Размер шрифта
-
+

Заступница - стр. 11

В следующее мгновение происходит что-то страшное – я внезапно оказываюсь на животе, даже дёрнуться не могу, хотя пытаюсь, но он прижимает меня коленом, а это больно, а потом я чувствую, как грубая рука сдергивает с меня трусы, а потом что-то свистит и становится больно… сзади. Он что? Он меня бьёт? Вот так?! Но свист и сильная, пронзительная боль моментально вышибают все мысли из головы. Валера прижимает меня к кровати так, что трудно дышать, а я ору, изо всех сил кричу, зову на помощь, но тщетно. Я почти теряю сознание от боли, а она становится всё сильнее, меня будто перепиливают пополам! Кажется, он меня ножом пластает – так мне больно. Я срываю горло в крике, хрип, и не знаю уже, как спастись от этой дикой, разрывающей меня боли.

Свист прекращается, но когда я пытаюсь сообразить, как-то собрать себя, своё понимание, происходит нечто более страшное: Валера рывком переворачивает меня, резко бьёт в живот, отчего я задыхаюсь, судорожно пытаясь вздохнуть, а потом он камнем, просто куском скалы падает на меня, делая то, чего я так боялась.

Боль

Почти ползком я домываю комнату, а надо мной стоит этот гад с теми самыми, найденными мной проводами в руке. Вот он чем меня избил, кажется, до крови даже. Я вся дрожу и плачу постоянно, а он комментирует матом… Стоит только замешкаться на мгновение и то спину, то ногу обжигает сильной болью. Я чувствую, что ещё немного и просто упаду, не в силах пошевелиться, и пусть убивает, фашист проклятый. Не знаю, откуда пришло именно это название… Мне больно, очень больно, а он мне даже одеться не дал…

Я дрожу от всего произошедшего, чувствуя, что Леры больше нет. Лера спряталась где-то внутри, потому что её убил этот гад, сначала сделав то, что никто никогда не делал, а потом грубо, по-звериному взяв меня. Меня нет больше, осталась только дрожащая оболочка. И эта оболочка задыхается от боли, которой становится всё больше. Я не в состоянии ничего делать и в момент, когда ослабевают руки, просто падаю на пол, понимая, что сейчас будет. В ушах звенит всё сильнее, голова кружится уже очень сильно, волной накатывает тьма, которой я не сопротивляюсь. Сейчас этот фашист меня будет бить, я знаю, но меня обнимает блаженная тьма, и я исчезаю. Может быть, я, наконец, умерла?

Если бы у меня была возможность исправить сделанное, я бы никогда и ни за что не уехала бы от родителей. Но такой возможности нет, поэтому мне остаётся только уповать на смерть. Я понимаю, что ничего так просто не будет, но надеяться-то хотя бы можно?

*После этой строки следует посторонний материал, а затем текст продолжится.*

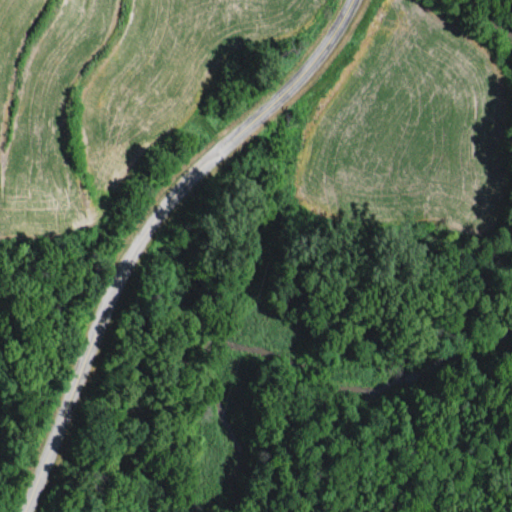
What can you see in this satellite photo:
road: (142, 229)
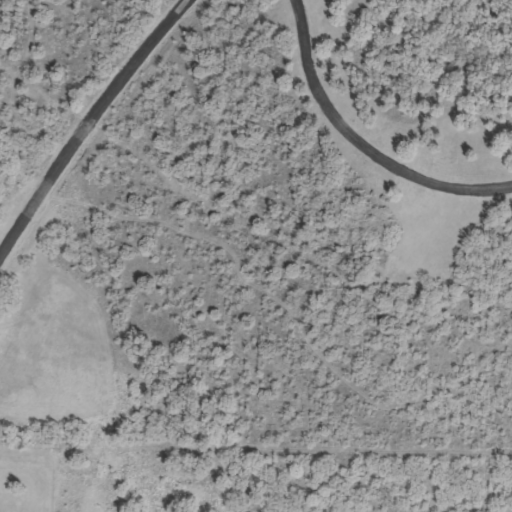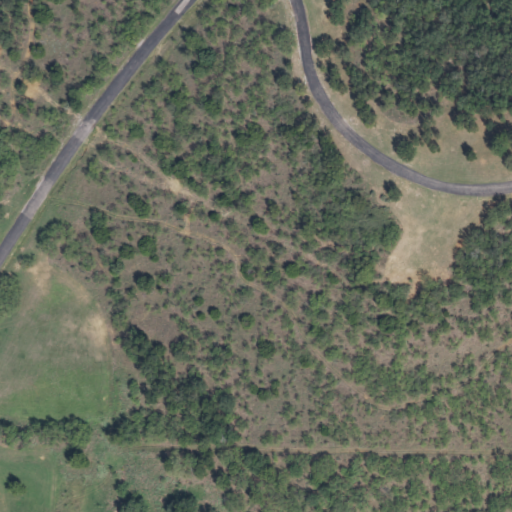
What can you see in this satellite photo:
road: (94, 130)
road: (364, 139)
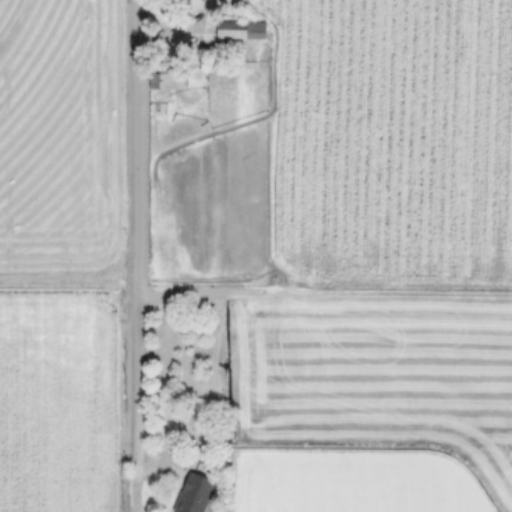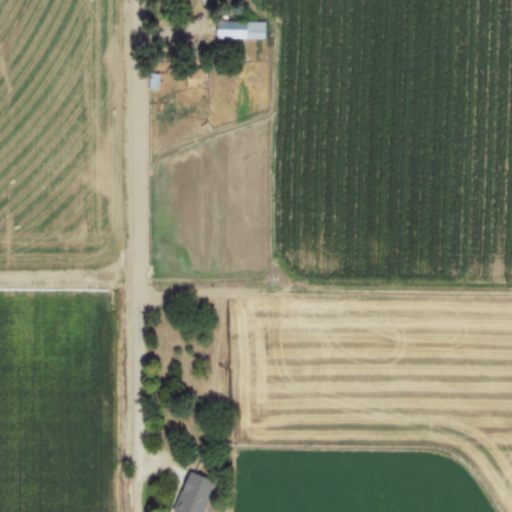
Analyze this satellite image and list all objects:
building: (240, 29)
building: (240, 29)
road: (128, 255)
building: (194, 493)
building: (194, 493)
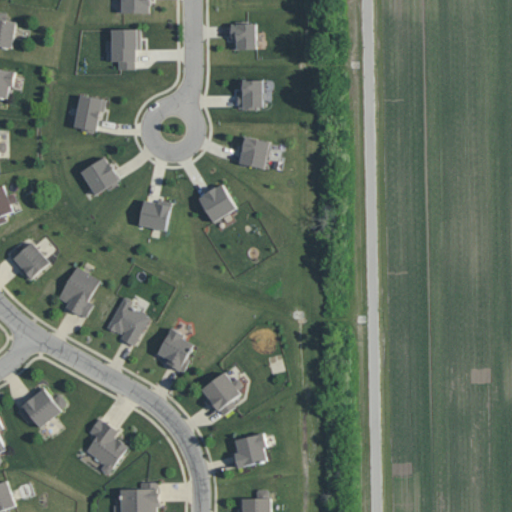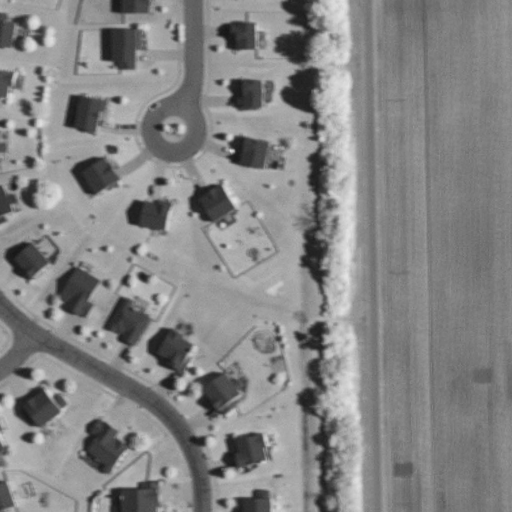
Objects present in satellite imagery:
building: (136, 5)
building: (136, 6)
building: (7, 29)
building: (7, 30)
building: (245, 34)
building: (245, 35)
building: (126, 45)
building: (126, 46)
road: (197, 50)
building: (6, 80)
building: (6, 82)
building: (252, 92)
building: (251, 93)
building: (90, 112)
building: (90, 112)
road: (153, 128)
building: (1, 141)
building: (3, 146)
building: (255, 150)
building: (255, 151)
building: (102, 174)
building: (102, 174)
building: (218, 201)
building: (219, 201)
building: (6, 202)
building: (6, 203)
building: (157, 213)
building: (156, 214)
road: (371, 256)
building: (30, 258)
building: (30, 259)
building: (80, 290)
building: (81, 290)
building: (129, 320)
building: (129, 320)
building: (176, 349)
building: (177, 349)
road: (17, 351)
road: (127, 386)
building: (223, 391)
building: (224, 391)
building: (43, 406)
building: (44, 406)
building: (1, 436)
building: (2, 438)
building: (107, 444)
building: (107, 444)
building: (251, 448)
building: (252, 448)
building: (6, 495)
building: (6, 495)
building: (141, 498)
building: (141, 498)
building: (258, 502)
building: (259, 502)
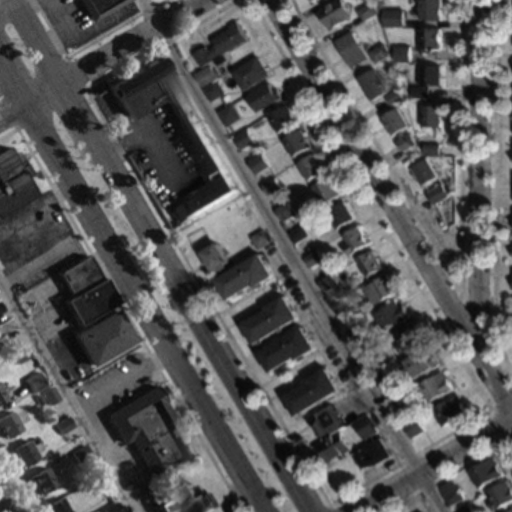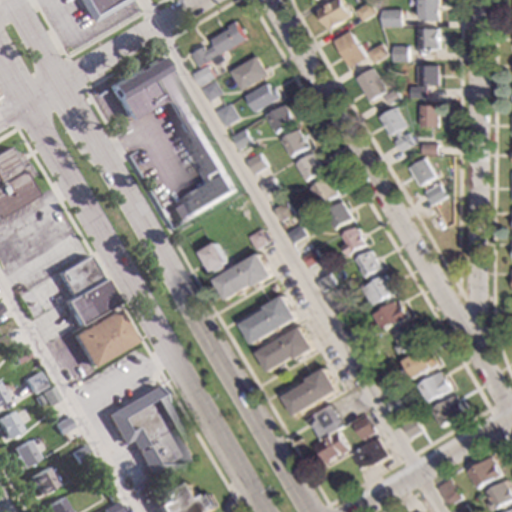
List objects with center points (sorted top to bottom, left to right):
building: (312, 0)
road: (292, 5)
road: (7, 7)
building: (97, 7)
building: (98, 8)
building: (431, 10)
building: (368, 11)
building: (431, 11)
building: (367, 12)
building: (336, 13)
building: (335, 14)
building: (394, 18)
building: (393, 19)
parking lot: (81, 26)
building: (429, 40)
building: (430, 40)
road: (36, 41)
road: (132, 43)
road: (84, 44)
building: (222, 46)
building: (220, 47)
building: (352, 49)
building: (351, 50)
building: (402, 50)
building: (379, 53)
building: (378, 54)
building: (401, 55)
road: (64, 58)
building: (251, 73)
building: (250, 74)
building: (205, 76)
building: (429, 76)
building: (205, 77)
building: (429, 78)
road: (12, 84)
building: (372, 85)
building: (373, 85)
building: (213, 91)
building: (212, 92)
building: (419, 93)
road: (42, 95)
building: (264, 97)
building: (393, 97)
building: (265, 98)
building: (393, 98)
road: (110, 103)
road: (76, 110)
road: (12, 114)
building: (227, 115)
building: (228, 115)
building: (430, 116)
building: (430, 117)
building: (282, 119)
building: (282, 119)
building: (171, 128)
building: (397, 128)
building: (172, 129)
building: (399, 129)
road: (148, 135)
building: (243, 139)
building: (242, 140)
building: (419, 141)
building: (296, 143)
building: (297, 143)
building: (431, 149)
building: (431, 150)
road: (28, 151)
parking lot: (160, 155)
building: (256, 164)
building: (257, 164)
building: (310, 167)
building: (311, 168)
building: (423, 172)
building: (424, 172)
road: (478, 180)
building: (12, 181)
building: (12, 183)
building: (269, 187)
building: (270, 187)
building: (324, 191)
road: (494, 191)
building: (324, 192)
building: (437, 194)
building: (436, 195)
road: (391, 208)
building: (283, 211)
building: (284, 211)
building: (338, 215)
building: (339, 215)
building: (291, 226)
building: (297, 234)
building: (296, 235)
building: (259, 239)
building: (260, 239)
building: (354, 241)
parking lot: (37, 242)
building: (353, 242)
road: (289, 256)
building: (216, 257)
building: (215, 258)
building: (311, 259)
building: (311, 259)
building: (368, 264)
building: (369, 264)
road: (11, 266)
building: (244, 276)
building: (244, 277)
road: (9, 279)
building: (325, 283)
building: (326, 283)
building: (273, 287)
building: (379, 290)
building: (81, 291)
building: (81, 291)
building: (379, 291)
road: (478, 298)
road: (446, 302)
road: (144, 309)
building: (0, 311)
building: (0, 311)
building: (342, 311)
building: (343, 312)
building: (392, 315)
building: (392, 315)
building: (270, 319)
building: (269, 320)
road: (202, 324)
building: (355, 333)
building: (356, 333)
building: (100, 338)
building: (99, 339)
building: (407, 339)
building: (407, 339)
building: (287, 349)
building: (286, 350)
building: (369, 354)
building: (17, 356)
building: (18, 356)
building: (421, 363)
building: (420, 364)
road: (122, 378)
building: (383, 380)
building: (32, 382)
building: (32, 382)
building: (435, 387)
building: (436, 387)
building: (312, 391)
building: (311, 393)
road: (69, 394)
building: (48, 395)
building: (48, 396)
building: (1, 397)
building: (1, 397)
building: (36, 399)
parking lot: (117, 400)
building: (398, 404)
building: (397, 405)
building: (449, 410)
building: (450, 411)
road: (485, 411)
building: (325, 422)
building: (326, 422)
building: (7, 425)
building: (60, 425)
building: (6, 426)
building: (60, 426)
building: (365, 427)
building: (364, 428)
building: (412, 428)
building: (413, 428)
road: (510, 430)
building: (150, 434)
building: (150, 434)
building: (333, 447)
building: (334, 447)
building: (21, 454)
building: (22, 454)
building: (371, 454)
building: (372, 454)
building: (79, 455)
building: (78, 456)
road: (432, 465)
building: (485, 473)
building: (485, 473)
building: (40, 481)
building: (39, 482)
building: (95, 484)
building: (450, 492)
road: (234, 493)
building: (449, 493)
building: (499, 495)
building: (499, 495)
building: (184, 501)
building: (186, 501)
road: (3, 506)
building: (54, 506)
road: (324, 506)
building: (54, 507)
building: (110, 508)
building: (111, 508)
building: (462, 509)
building: (462, 509)
parking lot: (149, 510)
road: (385, 511)
building: (510, 511)
building: (510, 511)
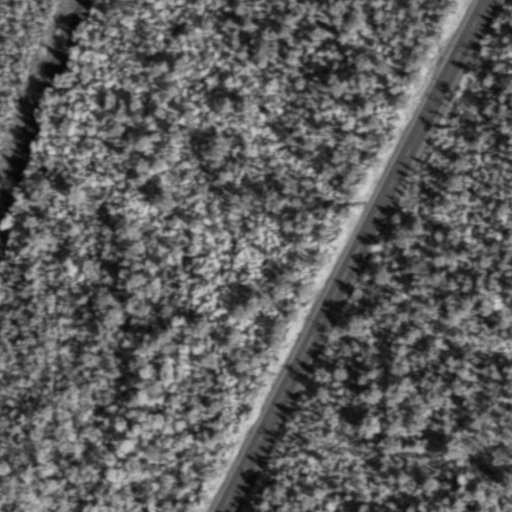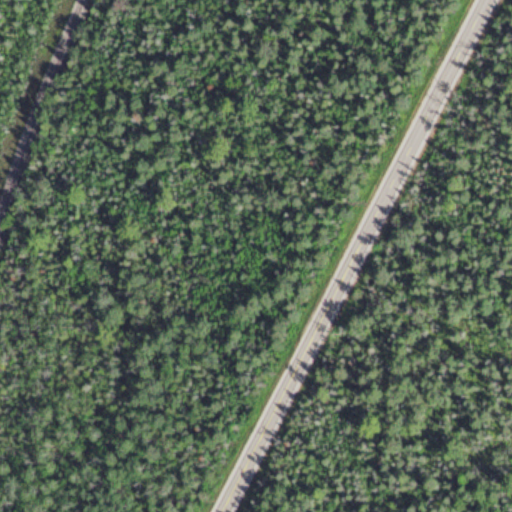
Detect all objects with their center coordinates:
railway: (40, 107)
road: (351, 256)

Я уже очень-очень надеюсь, когда какой-то смрад проникает в ноздри, возвращая звуки и сильную, непереносимую боль.

– Её что, впервые? – интересуется Вячеслав Игоревич, это его голос.

– Похоже, – а это Вера. – И силой взял, судя по всему. Она ж домашняя…

– Поэтому ты её и невзлюбила, – хмыкает военный, которого я не вижу, потому что боюсь открыть глаза. Я, судя по всему, лежу на животе, на кровати – она мягче пола. – Замечание тебе, Вера. Ты не в детдоме, а если она с ума сойдёт, что будет?

– Выкинете вместе со мной, – как-то заученно отвечает ему девушка. Но голос у неё упавший, видимо, это «замечание» что-то да и значит.

Я решаюсь открыть глаза, вижу рядом людей и сжимаюсь изо всех сил. Сзади печёт, но боль уже не такая сильная, можно терпеть и не орать. Мне страшно, мне очень страшно, но боится только Леркина оболочка, ведь Лерки нет уже. Кажется, прошло много месяцев, но, судя по всему, нет. Валера, фашист этот, испугался, когда я упала, и позвал на помощь. Теперь его увели объяснять его неправоту, как мне говорит этот военный.